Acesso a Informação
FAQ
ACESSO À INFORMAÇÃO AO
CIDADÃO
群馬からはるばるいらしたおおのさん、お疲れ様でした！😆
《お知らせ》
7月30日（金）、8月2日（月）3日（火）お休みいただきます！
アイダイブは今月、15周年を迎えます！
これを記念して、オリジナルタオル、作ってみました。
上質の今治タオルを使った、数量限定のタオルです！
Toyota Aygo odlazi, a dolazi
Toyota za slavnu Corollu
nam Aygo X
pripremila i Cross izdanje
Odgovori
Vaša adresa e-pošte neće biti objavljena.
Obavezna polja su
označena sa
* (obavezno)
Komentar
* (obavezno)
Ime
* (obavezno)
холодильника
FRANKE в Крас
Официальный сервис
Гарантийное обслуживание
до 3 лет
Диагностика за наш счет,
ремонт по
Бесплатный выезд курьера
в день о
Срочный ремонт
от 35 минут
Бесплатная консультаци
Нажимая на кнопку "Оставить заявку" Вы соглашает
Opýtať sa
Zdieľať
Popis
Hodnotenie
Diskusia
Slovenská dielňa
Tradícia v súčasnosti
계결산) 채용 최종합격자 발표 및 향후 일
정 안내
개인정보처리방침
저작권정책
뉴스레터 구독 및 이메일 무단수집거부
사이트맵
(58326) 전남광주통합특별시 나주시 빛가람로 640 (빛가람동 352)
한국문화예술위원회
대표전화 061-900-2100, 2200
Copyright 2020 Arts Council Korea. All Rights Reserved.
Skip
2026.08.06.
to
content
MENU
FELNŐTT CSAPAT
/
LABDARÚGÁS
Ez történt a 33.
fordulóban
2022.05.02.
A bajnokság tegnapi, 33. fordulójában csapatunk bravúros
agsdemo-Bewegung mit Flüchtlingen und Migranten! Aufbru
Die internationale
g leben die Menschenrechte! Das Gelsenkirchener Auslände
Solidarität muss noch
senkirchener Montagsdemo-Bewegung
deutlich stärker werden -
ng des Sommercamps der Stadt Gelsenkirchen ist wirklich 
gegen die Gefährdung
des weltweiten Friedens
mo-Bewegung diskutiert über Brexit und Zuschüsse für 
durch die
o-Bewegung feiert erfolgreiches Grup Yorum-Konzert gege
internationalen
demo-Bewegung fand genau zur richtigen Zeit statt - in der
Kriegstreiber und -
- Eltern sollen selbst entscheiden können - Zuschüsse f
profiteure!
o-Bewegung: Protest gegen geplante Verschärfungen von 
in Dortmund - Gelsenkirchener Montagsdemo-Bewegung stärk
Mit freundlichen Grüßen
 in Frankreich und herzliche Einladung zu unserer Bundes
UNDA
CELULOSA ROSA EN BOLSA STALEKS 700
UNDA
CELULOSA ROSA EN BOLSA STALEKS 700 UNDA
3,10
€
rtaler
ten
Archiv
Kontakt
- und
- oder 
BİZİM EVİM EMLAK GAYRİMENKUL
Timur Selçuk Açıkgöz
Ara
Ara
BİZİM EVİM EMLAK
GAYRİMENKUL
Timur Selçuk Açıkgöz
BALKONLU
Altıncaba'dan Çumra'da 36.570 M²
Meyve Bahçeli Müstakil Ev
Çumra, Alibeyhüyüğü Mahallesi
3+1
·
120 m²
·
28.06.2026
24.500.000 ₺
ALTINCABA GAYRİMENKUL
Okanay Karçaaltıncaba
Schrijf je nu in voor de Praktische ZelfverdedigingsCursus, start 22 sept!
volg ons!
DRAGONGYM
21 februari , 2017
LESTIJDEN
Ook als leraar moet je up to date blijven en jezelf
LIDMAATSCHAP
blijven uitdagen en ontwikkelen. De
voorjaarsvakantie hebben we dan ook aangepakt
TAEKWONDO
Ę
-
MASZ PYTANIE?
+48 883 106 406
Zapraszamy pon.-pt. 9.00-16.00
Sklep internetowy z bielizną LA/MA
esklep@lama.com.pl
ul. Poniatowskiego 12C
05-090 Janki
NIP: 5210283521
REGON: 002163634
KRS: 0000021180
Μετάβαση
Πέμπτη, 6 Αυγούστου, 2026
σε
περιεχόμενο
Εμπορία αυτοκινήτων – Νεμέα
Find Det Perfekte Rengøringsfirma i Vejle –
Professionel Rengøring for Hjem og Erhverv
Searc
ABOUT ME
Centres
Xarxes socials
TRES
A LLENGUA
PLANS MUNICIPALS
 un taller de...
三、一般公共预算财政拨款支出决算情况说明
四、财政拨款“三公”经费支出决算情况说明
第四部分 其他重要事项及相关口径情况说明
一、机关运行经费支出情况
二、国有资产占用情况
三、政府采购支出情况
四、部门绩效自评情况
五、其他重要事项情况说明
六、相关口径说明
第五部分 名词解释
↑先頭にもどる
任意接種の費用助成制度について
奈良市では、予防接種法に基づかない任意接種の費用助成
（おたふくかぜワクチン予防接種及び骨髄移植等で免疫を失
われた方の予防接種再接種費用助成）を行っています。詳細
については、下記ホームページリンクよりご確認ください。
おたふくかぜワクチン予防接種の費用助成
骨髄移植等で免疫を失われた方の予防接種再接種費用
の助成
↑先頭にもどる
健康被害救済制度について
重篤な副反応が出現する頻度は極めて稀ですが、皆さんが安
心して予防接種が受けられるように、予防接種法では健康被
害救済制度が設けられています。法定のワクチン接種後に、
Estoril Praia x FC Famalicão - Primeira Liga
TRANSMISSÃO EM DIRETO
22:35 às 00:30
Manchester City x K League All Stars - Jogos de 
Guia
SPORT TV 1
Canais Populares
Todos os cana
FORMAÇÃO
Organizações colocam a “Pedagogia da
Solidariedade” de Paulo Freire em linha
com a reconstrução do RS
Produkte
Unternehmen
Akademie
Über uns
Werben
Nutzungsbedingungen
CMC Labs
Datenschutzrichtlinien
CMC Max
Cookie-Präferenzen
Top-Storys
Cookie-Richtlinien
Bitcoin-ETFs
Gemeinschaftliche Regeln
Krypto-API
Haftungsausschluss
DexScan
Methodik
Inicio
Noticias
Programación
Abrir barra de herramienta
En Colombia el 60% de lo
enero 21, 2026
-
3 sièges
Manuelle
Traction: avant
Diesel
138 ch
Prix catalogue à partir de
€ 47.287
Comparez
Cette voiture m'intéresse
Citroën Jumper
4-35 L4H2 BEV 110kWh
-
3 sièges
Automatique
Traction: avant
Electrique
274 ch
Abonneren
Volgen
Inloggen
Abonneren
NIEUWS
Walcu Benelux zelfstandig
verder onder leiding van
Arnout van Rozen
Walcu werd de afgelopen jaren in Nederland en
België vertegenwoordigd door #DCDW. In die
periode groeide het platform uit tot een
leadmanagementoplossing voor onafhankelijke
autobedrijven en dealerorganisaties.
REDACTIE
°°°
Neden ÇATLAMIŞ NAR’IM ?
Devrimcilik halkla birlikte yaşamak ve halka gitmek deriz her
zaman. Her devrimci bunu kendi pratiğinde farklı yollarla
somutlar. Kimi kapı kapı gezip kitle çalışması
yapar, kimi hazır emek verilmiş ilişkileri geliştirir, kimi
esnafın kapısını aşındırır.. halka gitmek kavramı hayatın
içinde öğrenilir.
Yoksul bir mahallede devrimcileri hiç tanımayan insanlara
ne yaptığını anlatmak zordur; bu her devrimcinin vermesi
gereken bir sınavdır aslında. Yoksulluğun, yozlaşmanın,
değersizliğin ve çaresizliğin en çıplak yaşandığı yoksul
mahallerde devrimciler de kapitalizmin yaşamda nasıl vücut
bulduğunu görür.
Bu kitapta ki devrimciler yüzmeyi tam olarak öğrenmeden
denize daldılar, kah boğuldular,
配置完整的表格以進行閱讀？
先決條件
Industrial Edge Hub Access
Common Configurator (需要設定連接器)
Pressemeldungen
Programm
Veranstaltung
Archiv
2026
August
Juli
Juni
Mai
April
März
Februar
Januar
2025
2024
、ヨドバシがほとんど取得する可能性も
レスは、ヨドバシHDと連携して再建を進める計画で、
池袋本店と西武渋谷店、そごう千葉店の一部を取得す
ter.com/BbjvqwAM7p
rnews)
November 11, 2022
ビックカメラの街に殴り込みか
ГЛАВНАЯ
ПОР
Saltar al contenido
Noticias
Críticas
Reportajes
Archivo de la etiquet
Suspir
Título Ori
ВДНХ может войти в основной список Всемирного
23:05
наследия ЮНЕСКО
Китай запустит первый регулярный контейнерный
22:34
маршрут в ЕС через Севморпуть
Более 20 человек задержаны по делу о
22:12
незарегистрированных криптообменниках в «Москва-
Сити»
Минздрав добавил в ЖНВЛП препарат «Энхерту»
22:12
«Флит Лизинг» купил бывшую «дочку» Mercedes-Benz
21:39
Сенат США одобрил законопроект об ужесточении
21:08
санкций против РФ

········

Work instructions – Could you return exactly the stretch of the data above that starts at the line with "Mit freundlichen Grüßen" and ends at the line with "Xarxes socials", both lines included?

Your solution –
Mit freundlichen Grüßen
 in Frankreich und herzliche Einladung zu unserer Bundes
UNDA
CELULOSA ROSA EN BOLSA STALEKS 700
UNDA
CELULOSA ROSA EN BOLSA STALEKS 700 UNDA
3,10
€
rtaler
ten
Archiv
Kontakt
- und
- oder 
BİZİM EVİM EMLAK GAYRİMENKUL
Timur Selçuk Açıkgöz
Ara
Ara
BİZİM EVİM EMLAK
GAYRİMENKUL
Timur Selçuk Açıkgöz
BALKONLU
Altıncaba'dan Çumra'da 36.570 M²
Meyve Bahçeli Müstakil Ev
Çumra, Alibeyhüyüğü Mahallesi
3+1
·
120 m²
·
28.06.2026
24.500.000 ₺
ALTINCABA GAYRİMENKUL
Okanay Karçaaltıncaba
Schrijf je nu in voor de Praktische ZelfverdedigingsCursus, start 22 sept!
volg ons!
DRAGONGYM
21 februari , 2017
LESTIJDEN
Ook als leraar moet je up to date blijven en jezelf
LIDMAATSCHAP
blijven uitdagen en ontwikkelen. De
voorjaarsvakantie hebben we dan ook aangepakt
TAEKWONDO
Ę
-
MASZ PYTANIE?
+48 883 106 406
Zapraszamy pon.-pt. 9.00-16.00
Sklep internetowy z bielizną LA/MA
esklep@lama.com.pl
ul. Poniatowskiego 12C
05-090 Janki
NIP: 5210283521
REGON: 002163634
KRS: 0000021180
Μετάβαση
Πέμπτη, 6 Αυγούστου, 2026
σε
περιεχόμενο
Εμπορία αυτοκινήτων – Νεμέα
Find Det Perfekte Rengøringsfirma i Vejle –
Professionel Rengøring for Hjem og Erhverv
Searc
ABOUT ME
Centres
Xarxes socials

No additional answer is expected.